_Source records:_
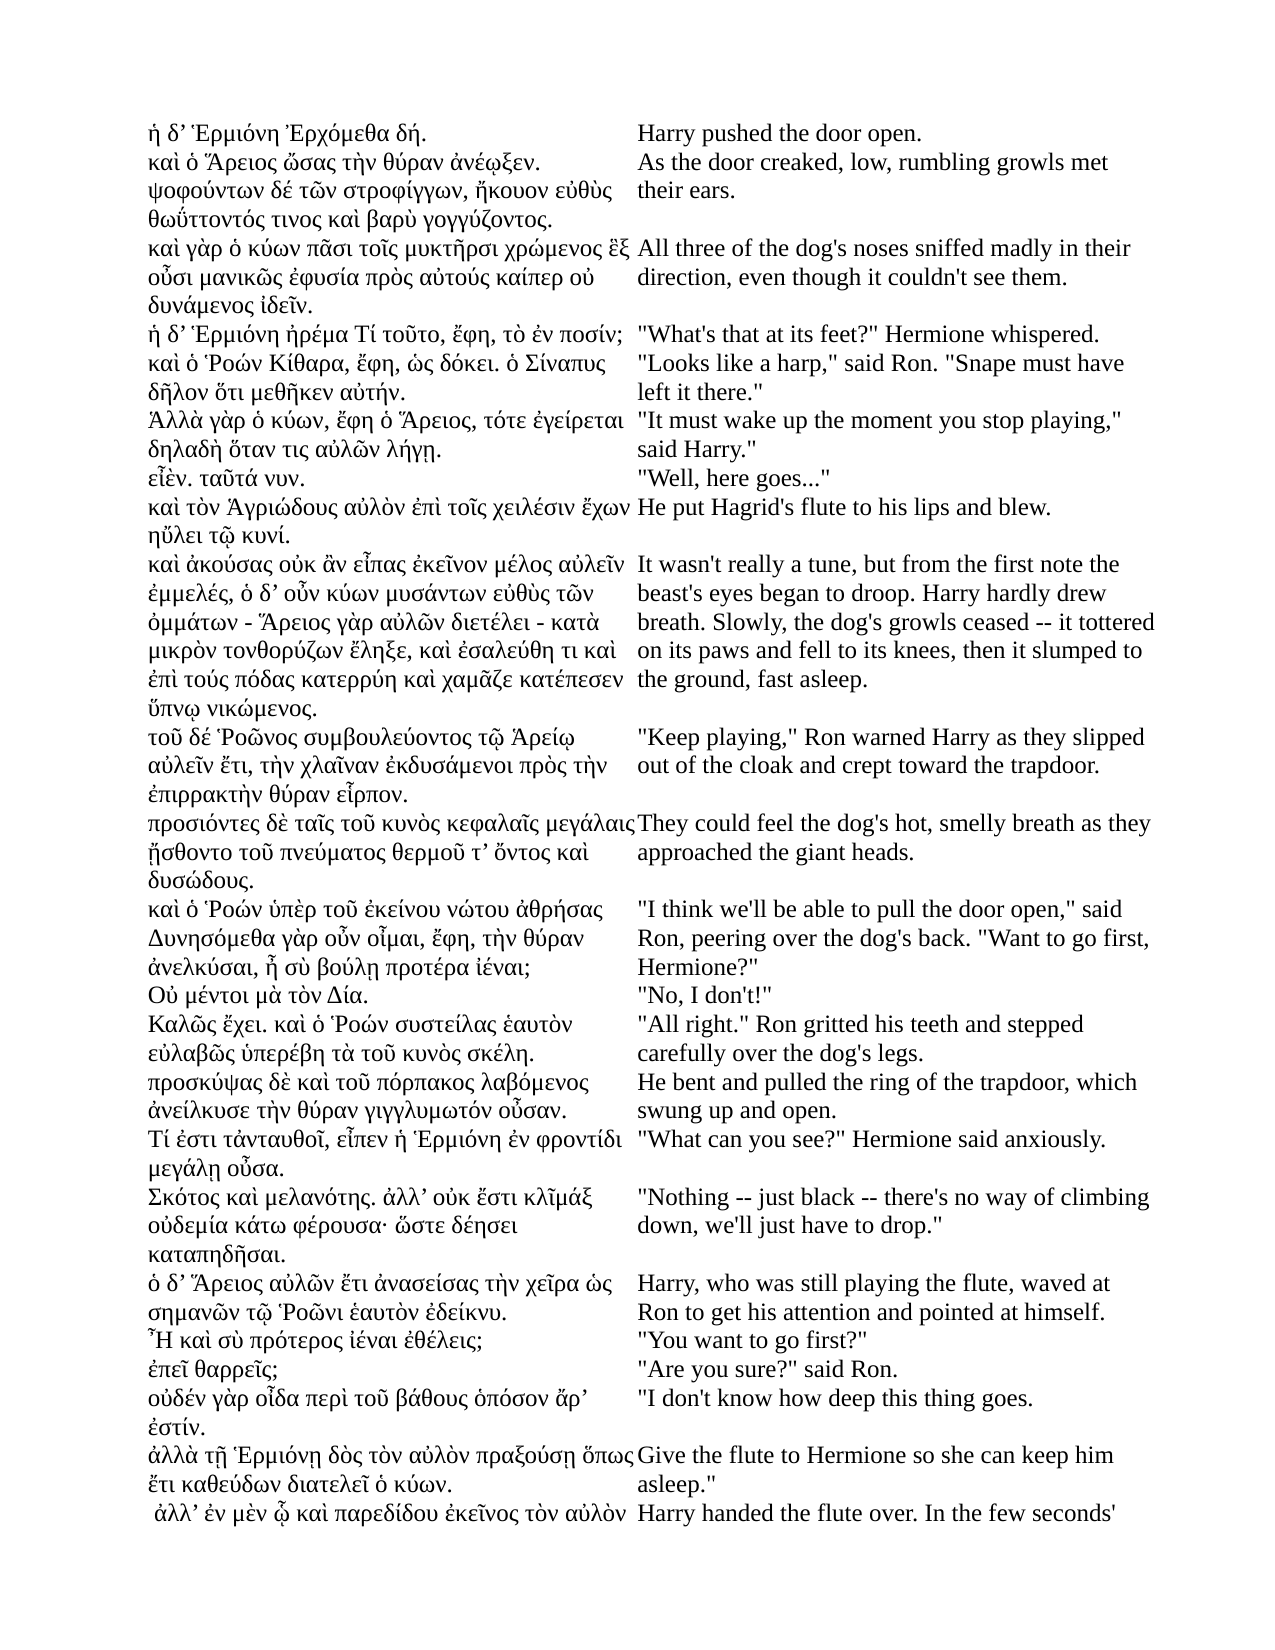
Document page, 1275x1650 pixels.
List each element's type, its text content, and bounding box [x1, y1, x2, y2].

table_cell He bent and pulled the ring of the trapdoor, which swung up and open. [637, 1067, 1157, 1124]
table_cell προσκύψας δὲ καὶ τοῦ πόρπακος λαβόμενος ἀνείλκυσε τὴν θύραν γιγγλυμωτόν οὖσαν. [148, 1067, 637, 1124]
table_cell It wasn't really a tune, but from the first note the beast's eyes began to droop. Harry hardly drew breath. Slowly, the dog's growls ceased -- it tottered on its paws and fell to its knees, then it slumped to the ground, fast asleep. [637, 549, 1157, 722]
table_cell "Keep playing," Ron warned Harry as they slipped out of the cloak and crept toward the trapdoor. [637, 722, 1157, 808]
table_cell "Looks like a harp," said Ron. "Snape must have left it there." [637, 348, 1157, 406]
table_cell Harry handed the flute over. In the few seconds' [637, 1498, 1157, 1527]
table_cell καὶ ὁ Ἅρειος ὤσας τὴν θύραν ἀνέῳξεν. ψοφούντων δέ τῶν στροφίγγων, ἤκουον εὐθὺς θωΰττοντός τινος καὶ βαρὺ γογγύζοντος. [148, 147, 637, 233]
table_cell "What can you see?" Hermione said anxiously. [637, 1124, 1157, 1182]
table_cell ἀλλ’ ἐν μὲν ᾧ καὶ παρεδίδου ἐκεῖνος τὸν αὐλὸν [148, 1498, 637, 1527]
table_cell "I think we'll be able to pull the door open," said Ron, peering over the dog's back. "Want to go first, Hermione?" [637, 894, 1157, 981]
table_cell ἡ δ’ Ἑρμιόνη ἠρέμα Τί τοῦτο, ἔφη, τὸ ἐν ποσίν; [148, 319, 637, 348]
table_cell "Well, here goes..." [637, 463, 1157, 492]
table_cell προσιόντες δὲ ταῖς τοῦ κυνὸς κεφαλαῖς μεγάλαις ᾔσθοντο τοῦ πνεύματος θερμοῦ τ’ ὄντος καὶ δυσώδους. [148, 808, 637, 894]
table_cell "Are you sure?" said Ron. [637, 1354, 1157, 1383]
table_cell Harry, who was still playing the flute, waved at Ron to get his attention and pointed at himself. [637, 1268, 1157, 1326]
table_cell καὶ γὰρ ὁ κύων πᾶσι τοῖς μυκτῆρσι χρώμενος ἓξ οὖσι μανικῶς ἐφυσία πρὸς αὐτούς καίπερ οὐ δυνάμενος ἰδεῖν. [148, 233, 637, 319]
table_cell They could feel the dog's hot, smelly breath as they approached the giant heads. [637, 808, 1157, 894]
table_cell "Nothing -- just black -- there's no way of climbing down, we'll just have to drop." [637, 1182, 1157, 1268]
table_cell Harry pushed the door open. [637, 118, 1157, 147]
table_cell ἡ δ’ Ἑρμιόνη Ἐρχόμεθα δή. [148, 118, 637, 147]
table_cell ἀλλὰ τῇ Ἑρμιόνῃ δὸς τὸν αὐλὸν πραξούσῃ ὅπως ἔτι καθεύδων διατελεῖ ὁ κύων. [148, 1441, 637, 1498]
table_cell καὶ ἀκούσας οὐκ ἂν εἶπας ἐκεῖνον μέλος αὐλεῖν ἐμμελές, ὁ δ’ οὖν κύων μυσάντων εὐθὺς τῶν ὀμμάτων - Ἅρειος γὰρ αὐλῶν διετέλει - κατὰ μικρὸν τονθορύζων ἔληξε, καὶ ἐσαλεύθη τι καὶ ἐπὶ τούς πόδας κατερρύη καὶ χαμᾶζε κατέπεσεν ὕπνῳ νικώμενος. [148, 549, 637, 722]
table_cell εἶὲν. ταῦτά νυν. [148, 463, 637, 492]
table_cell Καλῶς ἔχει. καὶ ὁ Ῥοών συστείλας ἑαυτὸν εὐλαβῶς ὑπερέβη τὰ τοῦ κυνὸς σκέλη. [148, 1009, 637, 1067]
table_cell "All right." Ron gritted his teeth and stepped carefully over the dog's legs. [637, 1009, 1157, 1067]
table_cell As the door creaked, low, rumbling growls met their ears. [637, 147, 1157, 233]
table_cell καὶ τὸν Ἁγριώδους αὐλὸν ἐπὶ τοῖς χειλέσιν ἔχων ηὔλει τῷ κυνί. [148, 492, 637, 549]
table_cell Ἁλλὰ γὰρ ὁ κύων, ἔφη ὁ Ἅρειος, τότε ἐγείρεται δηλαδὴ ὅταν τις αὐλῶν λήγῃ. [148, 406, 637, 463]
table_cell καὶ ὁ Ῥοών ὑπὲρ τοῦ ἐκείνου νώτου ἀθρήσας Δυνησόμεθα γὰρ οὖν οἶμαι, ἔφη, τὴν θύραν ἀνελκύσαι, ἦ σὺ βούλῃ προτέρα ἰέναι; [148, 894, 637, 981]
table_cell οὐδέν γὰρ οἶδα περὶ τοῦ βάθους ὁπόσον ἄρ’ ἐστίν. [148, 1383, 637, 1441]
table_cell "You want to go first?" [637, 1326, 1157, 1354]
table_cell Οὐ μέντοι μὰ τὸν Δία. [148, 981, 637, 1009]
table_cell τοῦ δέ Ῥοῶνος συμβουλεύοντος τῷ Ἁρείῳ αὐλεῖν ἔτι, τὴν χλαῖναν ἐκδυσάμενοι πρὸς τὴν ἐπιρρακτὴν θύραν εἷρπον. [148, 722, 637, 808]
table_cell All three of the dog's noses sniffed madly in their direction, even though it couldn't see them. [637, 233, 1157, 319]
table_cell Give the flute to Hermione so she can keep him asleep." [637, 1441, 1157, 1498]
table_cell "I don't know how deep this thing goes. [637, 1383, 1157, 1441]
table_cell "It must wake up the moment you stop playing," said Harry." [637, 406, 1157, 463]
table_cell He put Hagrid's flute to his lips and blew. [637, 492, 1157, 549]
table_cell ὁ δ’ Ἅρειος αὐλῶν ἔτι ἀνασείσας τὴν χεῖρα ὡς σημανῶν τῷ Ῥοῶνι ἑαυτὸν ἐδείκνυ. [148, 1268, 637, 1326]
table_cell Σκότος καὶ μελανότης. ἀλλ’ οὐκ ἔστι κλῖμάξ οὐδεμία κάτω φέρουσα· ὥστε δέησει καταπηδῆσαι. [148, 1182, 637, 1268]
table_cell ἐπεῖ θαρρεῖς; [148, 1354, 637, 1383]
table_cell καὶ ὁ Ῥοών Κίθαρα, ἔφη, ὡς δόκει. ὁ Σίναπυς δῆλον ὅτι μεθῆκεν αὐτήν. [148, 348, 637, 406]
table_cell "No, I don't!" [637, 981, 1157, 1009]
table_cell Ἦ καὶ σὺ πρότερος ἰέναι ἐθέλεις; [148, 1326, 637, 1354]
table_cell Τί ἐστι τἀνταυθοῖ, εἶπεν ἡ Ἑρμιόνη ἐν φροντίδι μεγάλῃ οὖσα. [148, 1124, 637, 1182]
table_cell "What's that at its feet?" Hermione whispered. [637, 319, 1157, 348]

_Given exercise:_
Put everything from the start of the records down to the line containing "List each element's" into a JSON list of strings, one string per line, with blank lines and pictures left out.

_Final result:_
[
  "Document page, 1275x1650 pixels.",
  "List each element's type, its text content, and bounding box [x1, y1, x2, y2]."
]